• WHAT THE EXERCISE ASKS
Return the data below in full. Keep each character unchanged.

[Stored items from a collection]

:::::

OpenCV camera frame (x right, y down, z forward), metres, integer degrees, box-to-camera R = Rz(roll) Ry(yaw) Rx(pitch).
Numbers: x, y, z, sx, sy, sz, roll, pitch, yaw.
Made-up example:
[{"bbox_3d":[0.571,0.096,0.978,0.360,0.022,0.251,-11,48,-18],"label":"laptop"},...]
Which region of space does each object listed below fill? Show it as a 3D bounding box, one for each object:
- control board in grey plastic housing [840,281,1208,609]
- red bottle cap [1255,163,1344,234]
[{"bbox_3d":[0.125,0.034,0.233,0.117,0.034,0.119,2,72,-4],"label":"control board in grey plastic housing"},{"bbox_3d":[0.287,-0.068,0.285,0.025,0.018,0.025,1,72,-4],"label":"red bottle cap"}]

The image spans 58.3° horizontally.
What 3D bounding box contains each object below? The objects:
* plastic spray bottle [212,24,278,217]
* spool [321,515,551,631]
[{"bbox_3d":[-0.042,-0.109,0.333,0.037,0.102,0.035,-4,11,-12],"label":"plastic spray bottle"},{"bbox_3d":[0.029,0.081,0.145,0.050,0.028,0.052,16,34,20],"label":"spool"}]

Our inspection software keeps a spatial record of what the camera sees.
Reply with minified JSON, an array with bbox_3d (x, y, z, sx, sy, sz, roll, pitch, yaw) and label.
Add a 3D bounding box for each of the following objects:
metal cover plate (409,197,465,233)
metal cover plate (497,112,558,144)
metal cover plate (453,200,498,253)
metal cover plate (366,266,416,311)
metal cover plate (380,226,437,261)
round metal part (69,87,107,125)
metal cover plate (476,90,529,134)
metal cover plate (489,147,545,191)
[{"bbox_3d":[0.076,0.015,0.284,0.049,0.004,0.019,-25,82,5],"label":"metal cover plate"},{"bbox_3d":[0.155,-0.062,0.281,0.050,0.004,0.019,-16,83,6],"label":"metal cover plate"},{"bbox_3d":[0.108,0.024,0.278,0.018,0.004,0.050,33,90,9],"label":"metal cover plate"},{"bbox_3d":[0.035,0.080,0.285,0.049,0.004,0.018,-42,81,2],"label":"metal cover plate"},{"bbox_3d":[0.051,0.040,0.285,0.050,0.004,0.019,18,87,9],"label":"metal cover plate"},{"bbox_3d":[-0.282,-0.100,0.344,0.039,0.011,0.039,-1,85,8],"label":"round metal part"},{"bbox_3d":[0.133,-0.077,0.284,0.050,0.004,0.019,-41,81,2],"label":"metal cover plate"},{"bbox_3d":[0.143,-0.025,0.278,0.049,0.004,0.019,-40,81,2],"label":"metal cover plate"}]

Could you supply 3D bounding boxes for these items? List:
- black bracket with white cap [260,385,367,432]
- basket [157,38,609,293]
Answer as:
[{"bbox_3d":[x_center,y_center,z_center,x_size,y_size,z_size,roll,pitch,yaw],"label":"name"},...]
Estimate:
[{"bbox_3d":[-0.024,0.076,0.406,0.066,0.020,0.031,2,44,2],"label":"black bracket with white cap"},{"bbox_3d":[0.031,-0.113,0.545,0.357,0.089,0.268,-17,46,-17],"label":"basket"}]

:::::

• ANSWER TO THE EXERCISE
OpenCV camera frame (x right, y down, z forward), metres, integer degrees, box-to-camera R = Rz(roll) Ry(yaw) Rx(pitch).
Numbers: x, y, z, sx, sy, sz, roll, pitch, yaw.
Made-up example:
[{"bbox_3d":[0.571,0.096,0.978,0.360,0.022,0.251,-11,48,-18],"label":"laptop"},...]
Which region of space does each object listed below fill? Show it as a 3D bounding box, one for each object:
- control board in grey plastic housing [840,281,1208,609]
- red bottle cap [1255,163,1344,234]
[{"bbox_3d":[0.125,0.034,0.233,0.117,0.034,0.119,2,72,-4],"label":"control board in grey plastic housing"},{"bbox_3d":[0.287,-0.068,0.285,0.025,0.018,0.025,1,72,-4],"label":"red bottle cap"}]

The image spans 58.3° horizontally.
What 3D bounding box contains each object below? The objects:
* plastic spray bottle [212,24,278,217]
* spool [321,515,551,631]
[{"bbox_3d":[-0.042,-0.109,0.333,0.037,0.102,0.035,-4,11,-12],"label":"plastic spray bottle"},{"bbox_3d":[0.029,0.081,0.145,0.050,0.028,0.052,16,34,20],"label":"spool"}]

Our inspection software keeps a spatial record of what the camera sees.
Reply with minified JSON, an array with bbox_3d (x, y, z, sx, sy, sz, roll, pitch, yaw) and label.
Add a 3D bounding box for each of the following objects:
metal cover plate (409,197,465,233)
metal cover plate (497,112,558,144)
metal cover plate (453,200,498,253)
metal cover plate (366,266,416,311)
metal cover plate (380,226,437,261)
round metal part (69,87,107,125)
metal cover plate (476,90,529,134)
metal cover plate (489,147,545,191)
[{"bbox_3d":[0.076,0.015,0.284,0.049,0.004,0.019,-25,82,5],"label":"metal cover plate"},{"bbox_3d":[0.155,-0.062,0.281,0.050,0.004,0.019,-16,83,6],"label":"metal cover plate"},{"bbox_3d":[0.108,0.024,0.278,0.018,0.004,0.050,33,90,9],"label":"metal cover plate"},{"bbox_3d":[0.035,0.080,0.285,0.049,0.004,0.018,-42,81,2],"label":"metal cover plate"},{"bbox_3d":[0.051,0.040,0.285,0.050,0.004,0.019,18,87,9],"label":"metal cover plate"},{"bbox_3d":[-0.282,-0.100,0.344,0.039,0.011,0.039,-1,85,8],"label":"round metal part"},{"bbox_3d":[0.133,-0.077,0.284,0.050,0.004,0.019,-41,81,2],"label":"metal cover plate"},{"bbox_3d":[0.143,-0.025,0.278,0.049,0.004,0.019,-40,81,2],"label":"metal cover plate"}]

Could you supply 3D bounding boxes for these items? List:
- black bracket with white cap [260,385,367,432]
- basket [157,38,609,293]
Answer as:
[{"bbox_3d":[x_center,y_center,z_center,x_size,y_size,z_size,roll,pitch,yaw],"label":"name"},...]
Estimate:
[{"bbox_3d":[-0.024,0.076,0.406,0.066,0.020,0.031,2,44,2],"label":"black bracket with white cap"},{"bbox_3d":[0.031,-0.113,0.545,0.357,0.089,0.268,-17,46,-17],"label":"basket"}]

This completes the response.